== PASSAGE TO READ ==

------------------------------

First, our relationship with God. Though I imagine all of you here tonight are believers, your faith journey is by no means complete. Friendships are built and strengthened over time, and it’s no different with our friendship with God. And part of any real friendship is the openness to allowing that friendship to change us. As the American Catholic writer Flannery O’Connor wrote in a letter to a friend, “A faith that just accepts is a child’s faith and alright for children, but eventually you have to grow up religiously as in every other way.”1 It took Newman 44 years to reach the stage of being ready formally to convert to Catholicism; nor did he stay in one place with respect to his faith thereafter. In our own autobiography, like Newman’s Apologia pro vita sua, God must loom as the benevolent ever-directing force, the reliable friend, the Creator-Saviour-Inspirer.

So, we have to grow in our relationship with God, allowing Him to teach us, convert us, renew us, return us towards Himself every moment of every day. In the process of getting to know and relate better to God, we hope there will be change in us for the better, growth in faith, hope and love, in the theological or God-knowing-and-relating virtues. And this is closely connected to the second conversion in our lives: the conversion of our relationship to ourselves. Christ tells us to love God first, and then our neighbours as ourselves. So we have to respect and esteem, reverence and love ourselves, as God’s image, but with humility without self-hatred, with patience without lethargy, with temperance without insensibility, and so on. As we grow in self-knowledge and respect, we hope to grow in prudence, temperance and courage, in the moral or self-knowing-and-relating virtues. In writing our Apologia pro vita sua, the character must be constantly evolving, hopefully into a richer, more interesting, and nobler character – a saint.

“Without self-knowledge,’ Newman wrote, “you have no root in yourselves personally; you may endure for a time, but under affliction or persecution your faith will not last. This is why many in this age (and in every age) become infidels, heretics, schismatics, disloyal despisers of the Church. They cast off the form of truth, because it never has been to them more than a form. They endure not, because they never have tasted that the Lord is gracious; and they never have had experience of His power and love, because they have never known their own weakness and need.”2

Finally, conversion of our relationship with others. Friendship with our fellows is hugely important for us; its absence, as lethal as light and oxygen deprivation for a plant or animal. So we have to grow in friendships of various kinds, with our romantic interests and ultimate spouse, our confidants, children, work colleagues, and others. As we get to know and love them more deeply, we grow in justice and compassion, in the social or other-knowing-and-relating virtues. Our autobiography or Apologia pro vita sua is populated with others with whom we agree and disagree, engage in common projects and uncommon rivalries, influence and are influenced, give support and are supported.

Naturally, we want our non-Christian friends to convert, to be led by the ‘kindly Light’. But that’s unlikely to happen unless they see in us someone who relates well to God, ourselves and others, someone who is enriched and finds joy in that knowing and relating. So our friends must never be mere targets for conversion in some religious numbers game; they must never be projects first, but always and first our friends in their own right. As we get to know and love them, and they us, we both may change. And if we have our relationships with God and ourselves right, we need not fear they will influence us in the wrong direction. It may be a little cheeky of me to say, but I think there are really only two religious groups in our world worth worrying about: the Catholics, who should know they still have a long way to go until they are saints; and everyone else, the Yet2B-Catholics who don’t yet know that. Both groups are converts: Catholics are Christians becoming more so, Yet2B-Catholics are hopefully on the way.

------------------------------

== GOALS ==
- A) Can you print the stretch of the talk on conversion from "First, our relationship" through "friend, the Creator-Saviour-Inspirer.", word for word?
- B) Would you proceed with the talk on conversion, picking up right after its last sentence?
The data that follows was taken from a different source than the talk on conversion.

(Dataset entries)
------------------------------

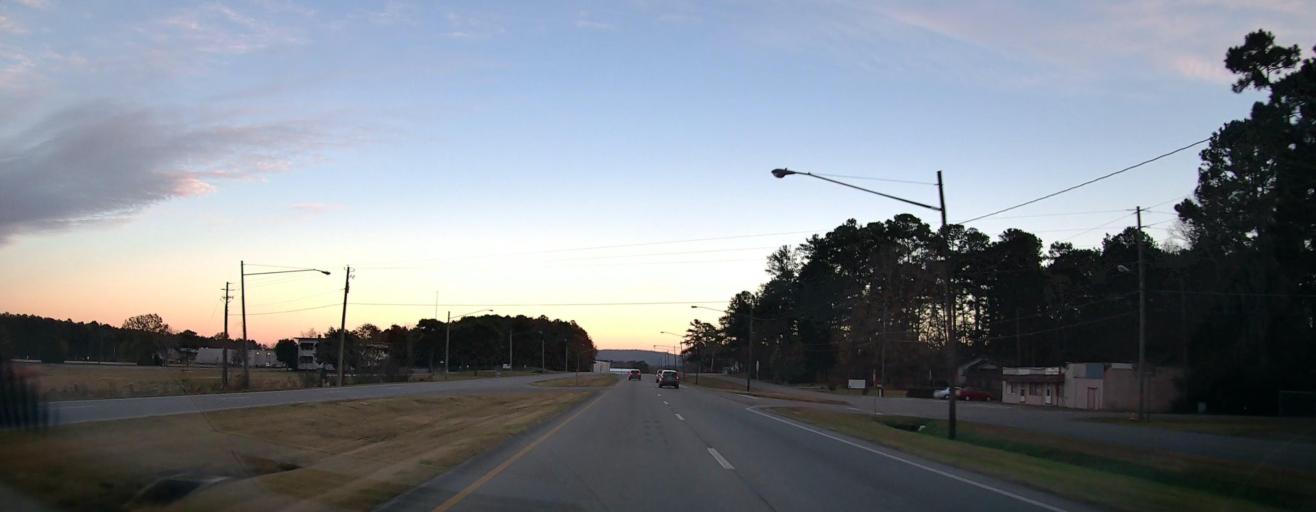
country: US
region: Alabama
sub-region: Etowah County
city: Glencoe
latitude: 33.9844
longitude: -85.9628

------------------------------

== ANSWERS TO EACH TASK ==
- A)
First, our relationship with God. Though I imagine all of you here tonight are believers, your faith journey is by no means complete. Friendships are built and strengthened over time, and it’s no different with our friendship with God. And part of any real friendship is the openness to allowing that friendship to change us. As the American Catholic writer Flannery O’Connor wrote in a letter to a friend, “A faith that just accepts is a child’s faith and alright for children, but eventually you have to grow up religiously as in every other way.”1 It took Newman 44 years to reach the stage of being ready formally to convert to Catholicism; nor did he stay in one place with respect to his faith thereafter. In our own autobiography, like Newman’s Apologia pro vita sua, God must loom as the benevolent ever-directing force, the reliable friend, the Creator-Saviour-Inspirer.

- B)
In short, we are not human beings so much as human becomings; our lives are change. We try to improve ourselves and our world, knowing that we won’t always get it right. But as Newman said, “Nothing would be done at all if one waited until one could do it so well that no one could find fault with it” and “If we are intended for great ends, we are called to great hazards”.

With the morn those angels smile

Whether Newman will eventually be one of the select group of Doctors of the Church is yet to be seen. I expect he will. Pope Benedict clearly thought so also when he said: “The characteristic of the great Doctor of the Church, it seems to me, is that he teaches not only through his thought and speech but also by his life, because within him, thought and life are interpenetrated and defined. If this is so, then Newman belongs to the great teachers of the Church, because he both touches our hearts and enlightens our thinking.”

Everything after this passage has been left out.